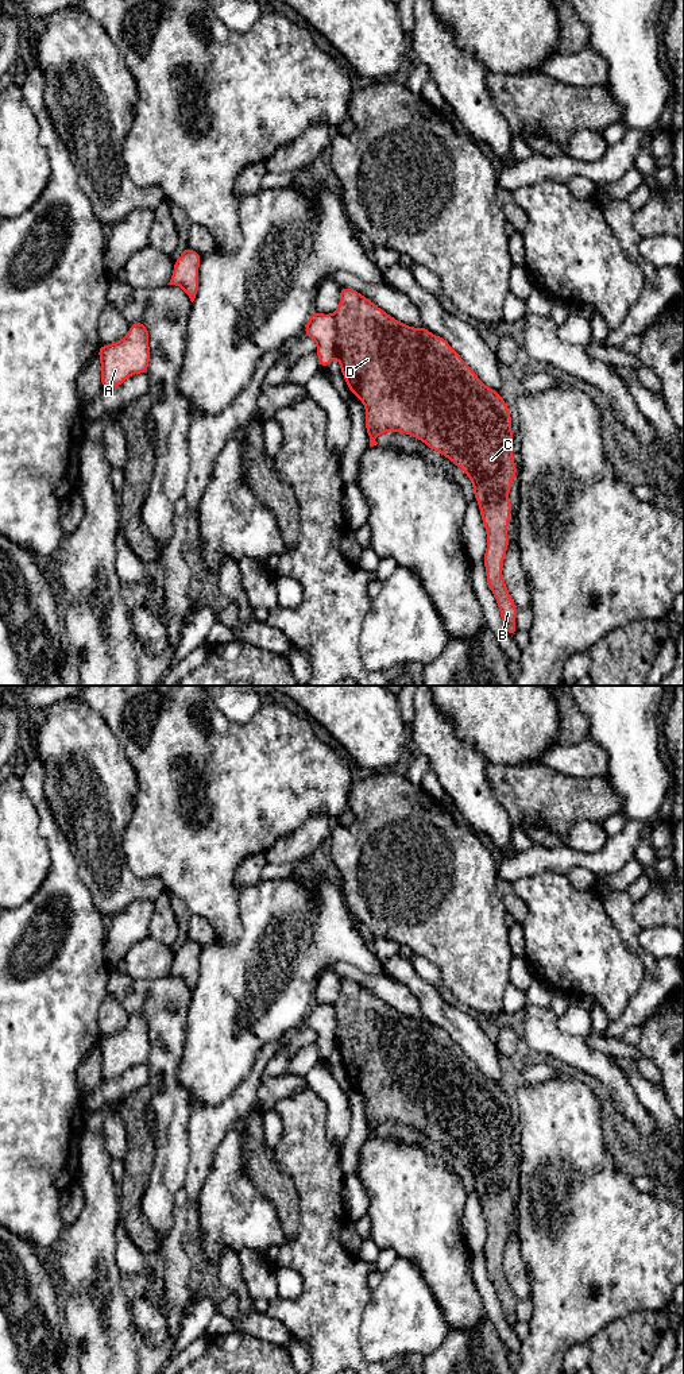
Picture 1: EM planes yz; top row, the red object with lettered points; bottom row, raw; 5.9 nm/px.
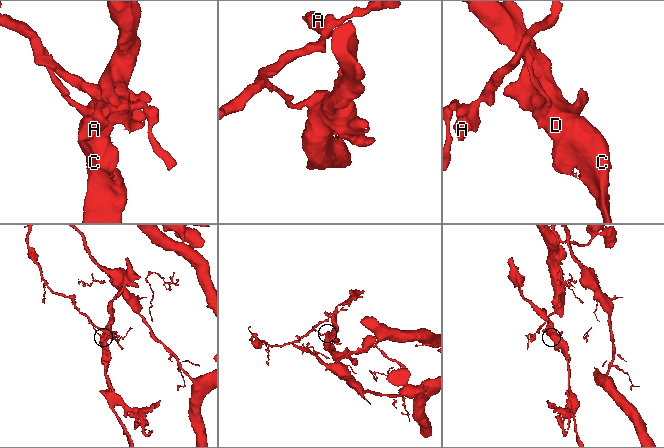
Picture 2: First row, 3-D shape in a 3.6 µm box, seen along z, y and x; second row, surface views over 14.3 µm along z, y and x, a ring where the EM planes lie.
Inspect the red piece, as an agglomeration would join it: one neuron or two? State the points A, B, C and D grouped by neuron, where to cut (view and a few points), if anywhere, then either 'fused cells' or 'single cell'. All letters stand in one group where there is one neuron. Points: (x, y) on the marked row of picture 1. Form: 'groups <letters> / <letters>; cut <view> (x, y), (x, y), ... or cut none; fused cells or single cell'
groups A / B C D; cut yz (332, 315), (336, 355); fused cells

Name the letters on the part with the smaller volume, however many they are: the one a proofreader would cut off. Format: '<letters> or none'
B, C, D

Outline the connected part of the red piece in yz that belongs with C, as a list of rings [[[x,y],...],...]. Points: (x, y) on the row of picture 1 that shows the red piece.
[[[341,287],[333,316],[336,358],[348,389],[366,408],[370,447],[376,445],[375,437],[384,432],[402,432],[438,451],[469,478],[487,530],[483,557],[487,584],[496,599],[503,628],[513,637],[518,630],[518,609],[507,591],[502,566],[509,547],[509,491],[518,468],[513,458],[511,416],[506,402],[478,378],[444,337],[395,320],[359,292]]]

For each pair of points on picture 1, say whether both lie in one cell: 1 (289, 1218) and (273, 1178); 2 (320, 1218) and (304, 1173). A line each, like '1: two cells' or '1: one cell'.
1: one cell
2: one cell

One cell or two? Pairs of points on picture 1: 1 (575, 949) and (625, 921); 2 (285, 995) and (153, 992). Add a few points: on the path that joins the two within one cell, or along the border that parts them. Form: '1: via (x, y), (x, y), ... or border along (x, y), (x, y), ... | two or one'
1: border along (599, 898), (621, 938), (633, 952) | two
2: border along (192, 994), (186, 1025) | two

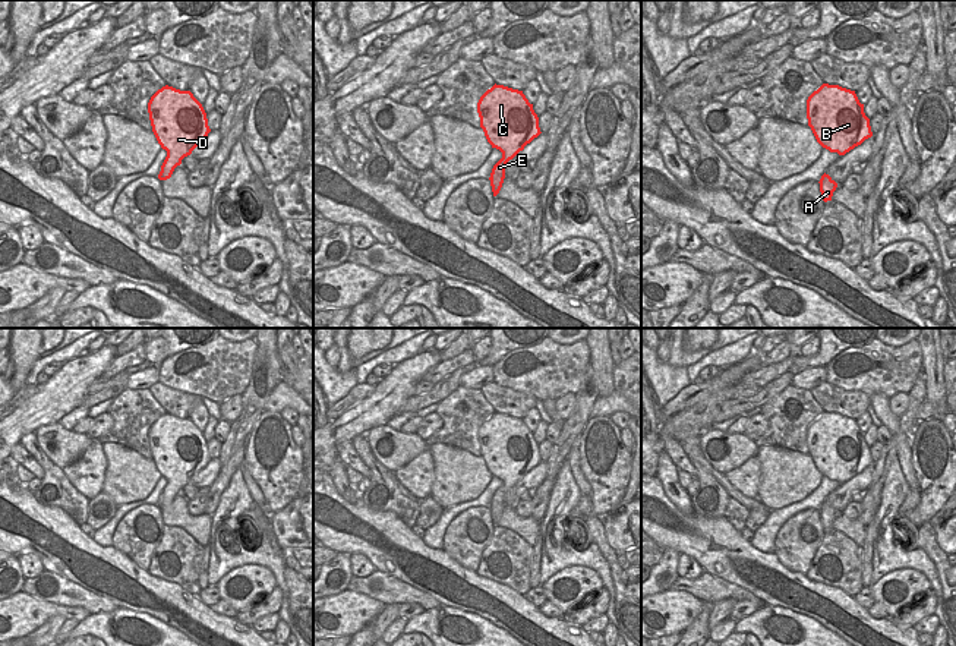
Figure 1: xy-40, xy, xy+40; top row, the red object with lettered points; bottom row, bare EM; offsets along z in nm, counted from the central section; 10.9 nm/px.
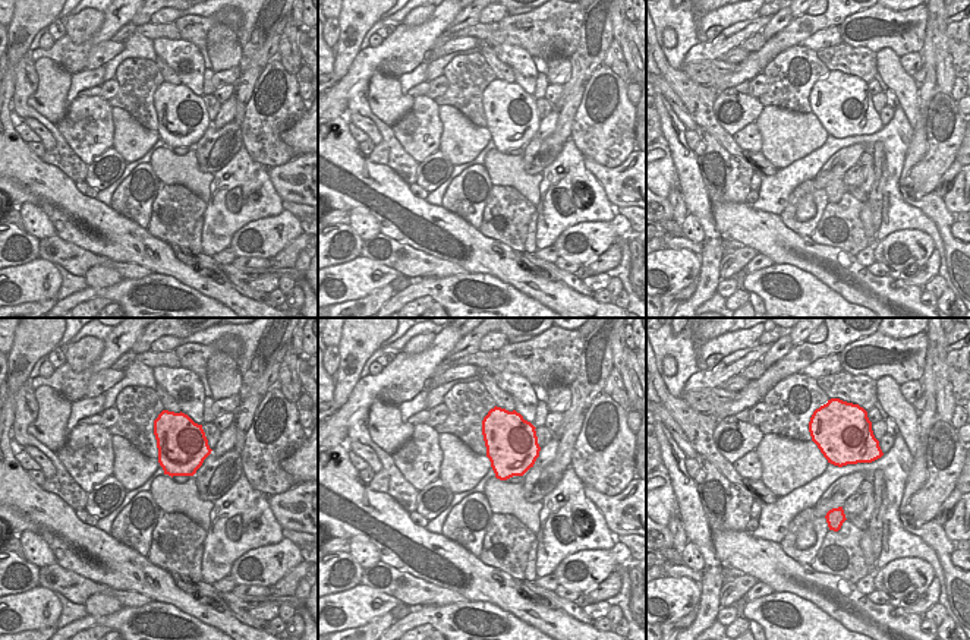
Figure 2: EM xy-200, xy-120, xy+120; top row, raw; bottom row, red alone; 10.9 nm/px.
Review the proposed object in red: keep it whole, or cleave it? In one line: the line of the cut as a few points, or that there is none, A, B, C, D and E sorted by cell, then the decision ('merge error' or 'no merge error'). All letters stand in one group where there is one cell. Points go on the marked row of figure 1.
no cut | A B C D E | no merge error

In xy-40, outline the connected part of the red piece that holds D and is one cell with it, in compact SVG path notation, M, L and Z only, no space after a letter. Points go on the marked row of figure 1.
= = = = = = =
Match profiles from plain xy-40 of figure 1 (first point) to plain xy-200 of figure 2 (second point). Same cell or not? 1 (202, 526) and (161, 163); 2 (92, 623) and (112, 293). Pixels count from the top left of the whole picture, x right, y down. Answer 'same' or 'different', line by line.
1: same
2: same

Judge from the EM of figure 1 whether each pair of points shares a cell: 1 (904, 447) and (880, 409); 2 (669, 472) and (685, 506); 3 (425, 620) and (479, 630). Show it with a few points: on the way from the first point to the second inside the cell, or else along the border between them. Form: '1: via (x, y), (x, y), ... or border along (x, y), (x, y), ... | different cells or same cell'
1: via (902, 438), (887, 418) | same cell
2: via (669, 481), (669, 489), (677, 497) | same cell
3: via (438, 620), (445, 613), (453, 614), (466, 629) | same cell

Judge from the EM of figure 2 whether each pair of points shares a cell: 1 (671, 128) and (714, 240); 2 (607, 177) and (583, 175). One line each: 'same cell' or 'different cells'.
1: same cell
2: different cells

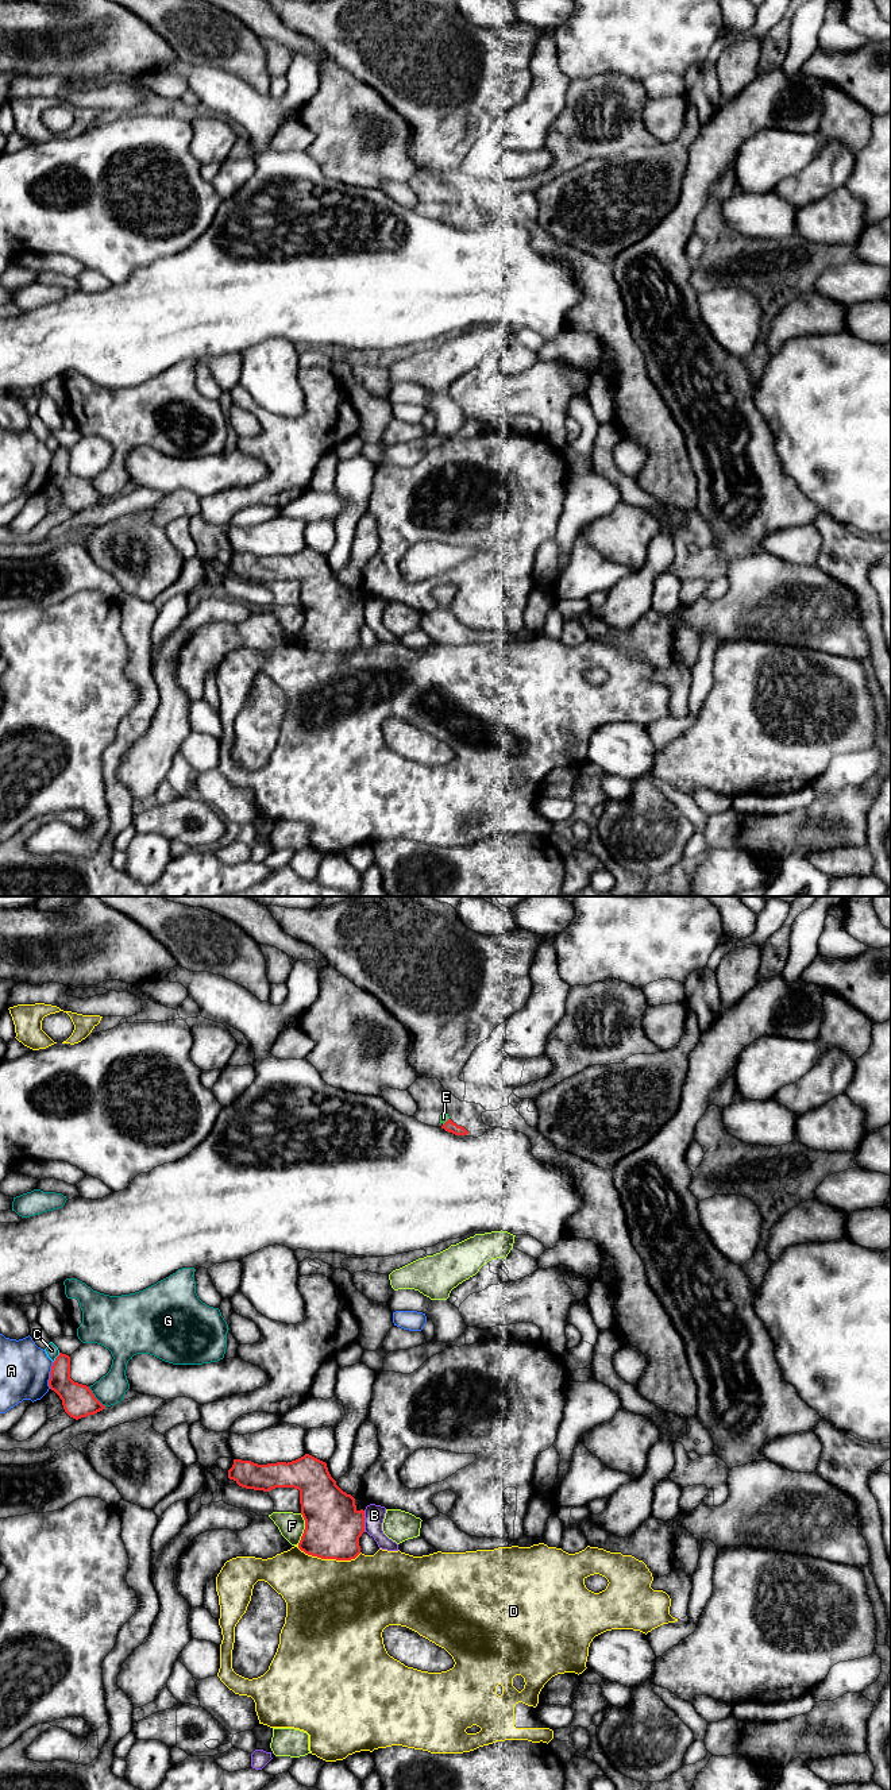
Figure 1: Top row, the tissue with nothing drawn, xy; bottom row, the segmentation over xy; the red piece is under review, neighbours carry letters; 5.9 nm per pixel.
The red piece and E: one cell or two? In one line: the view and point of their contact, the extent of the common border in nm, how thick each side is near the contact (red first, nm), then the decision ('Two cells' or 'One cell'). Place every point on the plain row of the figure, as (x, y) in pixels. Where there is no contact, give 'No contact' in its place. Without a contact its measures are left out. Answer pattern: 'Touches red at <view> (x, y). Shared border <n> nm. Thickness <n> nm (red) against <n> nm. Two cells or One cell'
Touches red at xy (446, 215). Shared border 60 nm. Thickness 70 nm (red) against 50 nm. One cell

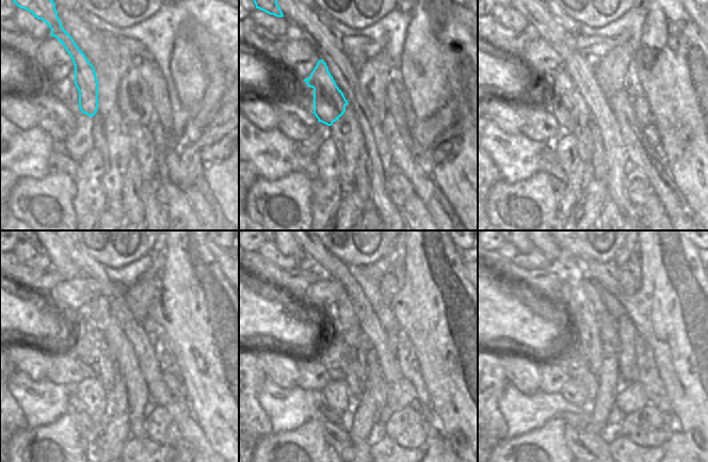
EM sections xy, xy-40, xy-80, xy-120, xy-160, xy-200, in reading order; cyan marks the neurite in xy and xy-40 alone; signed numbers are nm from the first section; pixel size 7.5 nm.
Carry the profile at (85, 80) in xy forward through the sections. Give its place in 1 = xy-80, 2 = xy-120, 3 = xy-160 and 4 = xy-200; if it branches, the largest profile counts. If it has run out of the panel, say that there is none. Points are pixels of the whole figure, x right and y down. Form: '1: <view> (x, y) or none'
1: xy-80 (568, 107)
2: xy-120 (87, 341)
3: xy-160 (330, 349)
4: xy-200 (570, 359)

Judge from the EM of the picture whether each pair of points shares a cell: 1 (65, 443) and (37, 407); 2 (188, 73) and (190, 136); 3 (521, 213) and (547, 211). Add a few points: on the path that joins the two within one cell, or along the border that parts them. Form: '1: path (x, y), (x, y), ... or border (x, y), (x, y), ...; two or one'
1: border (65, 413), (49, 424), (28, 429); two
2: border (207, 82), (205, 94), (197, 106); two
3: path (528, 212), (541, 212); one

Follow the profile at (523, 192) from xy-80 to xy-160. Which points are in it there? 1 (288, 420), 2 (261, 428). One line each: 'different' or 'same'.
= = = = = = =
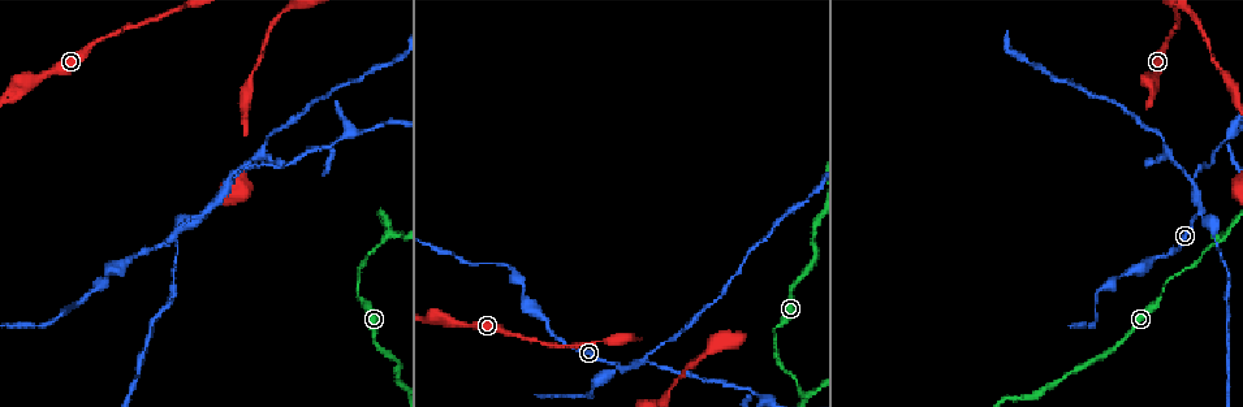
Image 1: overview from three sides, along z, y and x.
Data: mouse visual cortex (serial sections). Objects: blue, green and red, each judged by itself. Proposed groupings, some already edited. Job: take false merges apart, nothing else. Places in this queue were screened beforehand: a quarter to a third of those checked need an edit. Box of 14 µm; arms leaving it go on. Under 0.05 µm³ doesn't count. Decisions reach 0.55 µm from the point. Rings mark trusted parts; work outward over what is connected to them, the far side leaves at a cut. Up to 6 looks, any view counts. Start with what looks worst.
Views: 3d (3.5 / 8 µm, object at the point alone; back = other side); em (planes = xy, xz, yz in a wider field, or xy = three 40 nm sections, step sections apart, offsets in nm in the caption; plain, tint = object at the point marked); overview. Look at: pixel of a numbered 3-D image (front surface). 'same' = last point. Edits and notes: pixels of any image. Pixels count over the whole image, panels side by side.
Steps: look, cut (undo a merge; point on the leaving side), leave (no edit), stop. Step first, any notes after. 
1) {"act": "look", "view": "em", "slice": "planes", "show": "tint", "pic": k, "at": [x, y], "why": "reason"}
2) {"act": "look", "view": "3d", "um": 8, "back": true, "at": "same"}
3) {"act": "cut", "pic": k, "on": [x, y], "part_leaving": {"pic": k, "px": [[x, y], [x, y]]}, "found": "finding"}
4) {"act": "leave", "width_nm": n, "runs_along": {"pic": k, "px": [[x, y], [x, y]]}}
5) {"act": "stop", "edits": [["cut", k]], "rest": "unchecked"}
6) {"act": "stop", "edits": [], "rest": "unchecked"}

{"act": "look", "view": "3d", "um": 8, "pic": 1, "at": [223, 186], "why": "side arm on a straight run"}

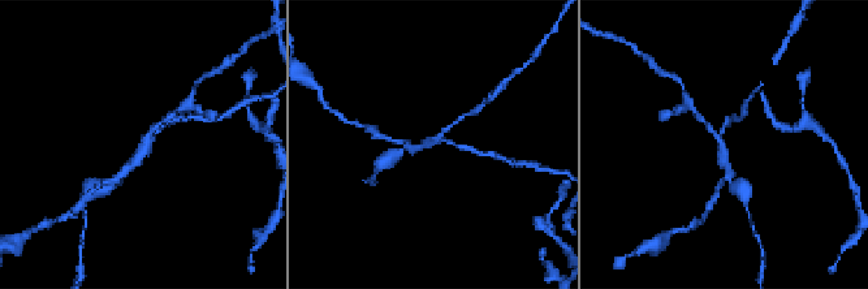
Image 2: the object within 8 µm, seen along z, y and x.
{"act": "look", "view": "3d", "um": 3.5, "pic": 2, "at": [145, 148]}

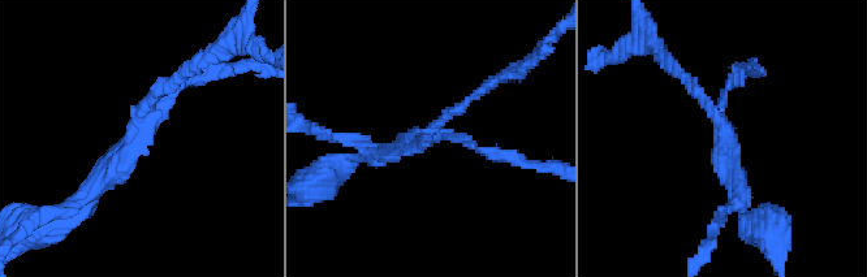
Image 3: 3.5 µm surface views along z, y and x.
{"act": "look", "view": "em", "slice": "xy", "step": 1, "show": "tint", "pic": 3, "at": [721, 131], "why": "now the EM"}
= = = = = = =
To do: Write down exactly what the lines above say, from the line holding "Picture 1: EM" through the line holding "Picture 2: First", and nothing more. Do not copy the pictures.

Answer box:
Picture 1: EM planes yz; top row, the red object with lettered points; bottom row, raw; 5.9 nm/px.
Picture 2: First row, 3-D shape in a 3.6 µm box, seen along z, y and x; second row, surface views over 14.3 µm along z, y and x, a ring where the EM planes lie.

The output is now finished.